Although most of our haemophilia patients have musculoskeletal symptoms, in a setting where prophylaxis is far from reality and most patients are on on-demand therapy, we see a significant number of cases of bleeding following trauma and injury. Most patients with external bleeding bleed profusely if the bleeding is not controlled by pressure, and require treatment with factor concentrate or blood transfusion.

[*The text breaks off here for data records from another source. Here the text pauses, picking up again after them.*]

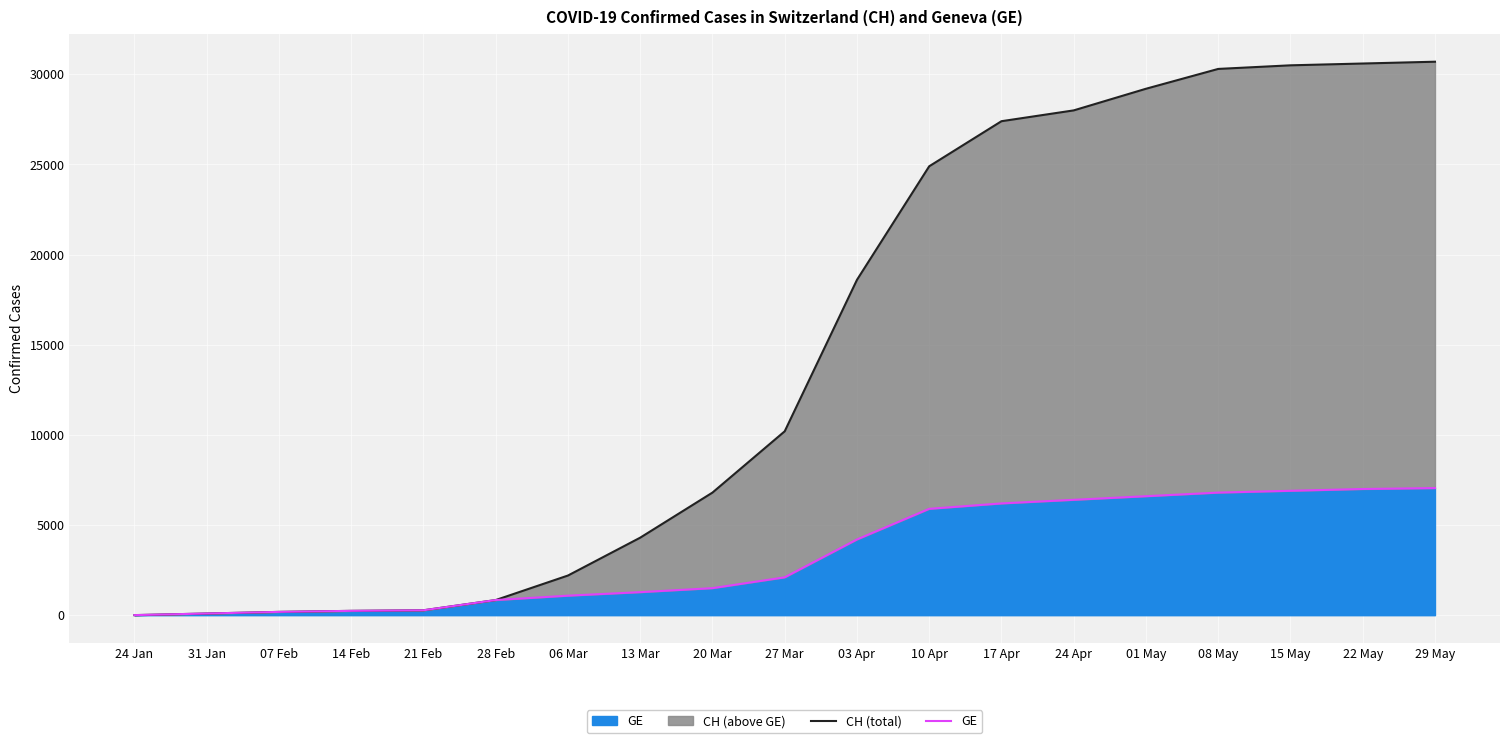

What position from the left is 31 Jan?

2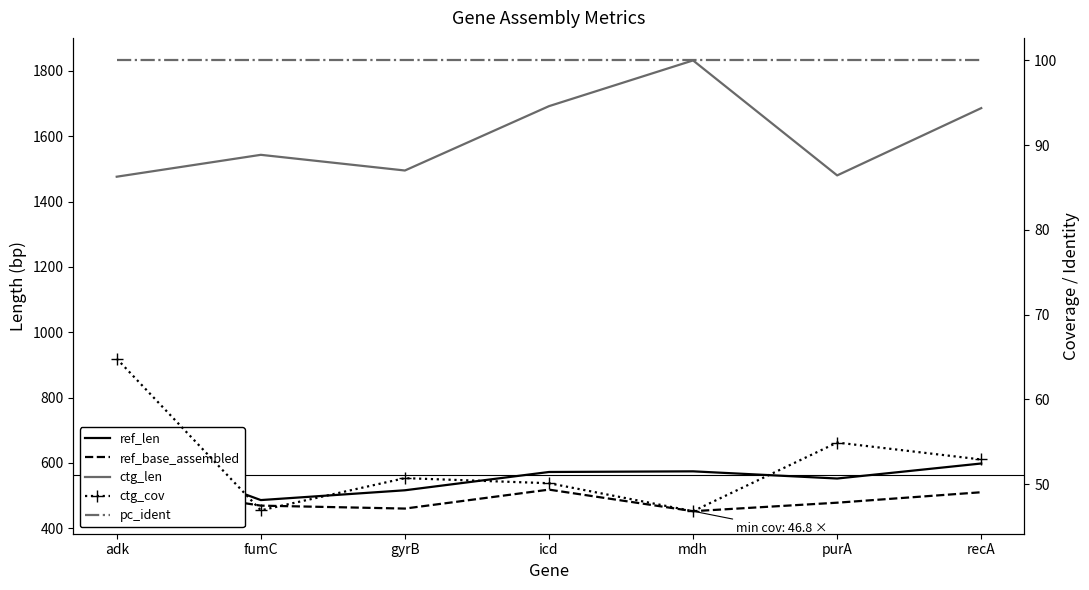

What position from the right is fumC?

6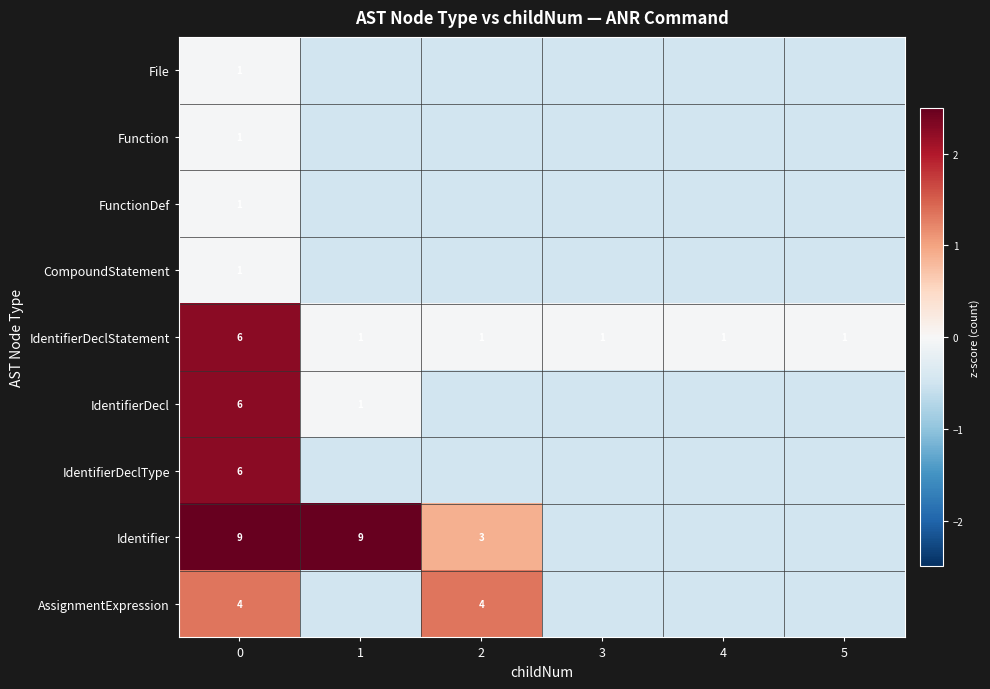

What is the minimum value shown in the chart?

-0.5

The VELSEAL-T device is manufactured in Haryana, India, and has been used in the control of bleeding in patients without bleeding disorders. However, even in patients with a low concentration of clotting factor, the haemostatic action of the VELSEAL-T device is evident, as the coagulation process of blood entering the matrix of the patch is enhanced by the presence of clotting factors. Its use in haemophilia patients may significantly reduce morbidity, and may provide a cost-effective treatment modality for minor trauma in a setting where factor concentrate is prohibitively costly and not widely available.
This case shows that VELSEAL-T can be used safely and is a cost-effective treatment in stopping external bleeding in haemophilia patients. It is a useful treatment modality for all patients with external bleeding, but in the treatment of haemophilia patients may significantly reduce the requirement for costly factor concentrates. Further large trials should be undertaken to evaluate the safety and efficacy of this product.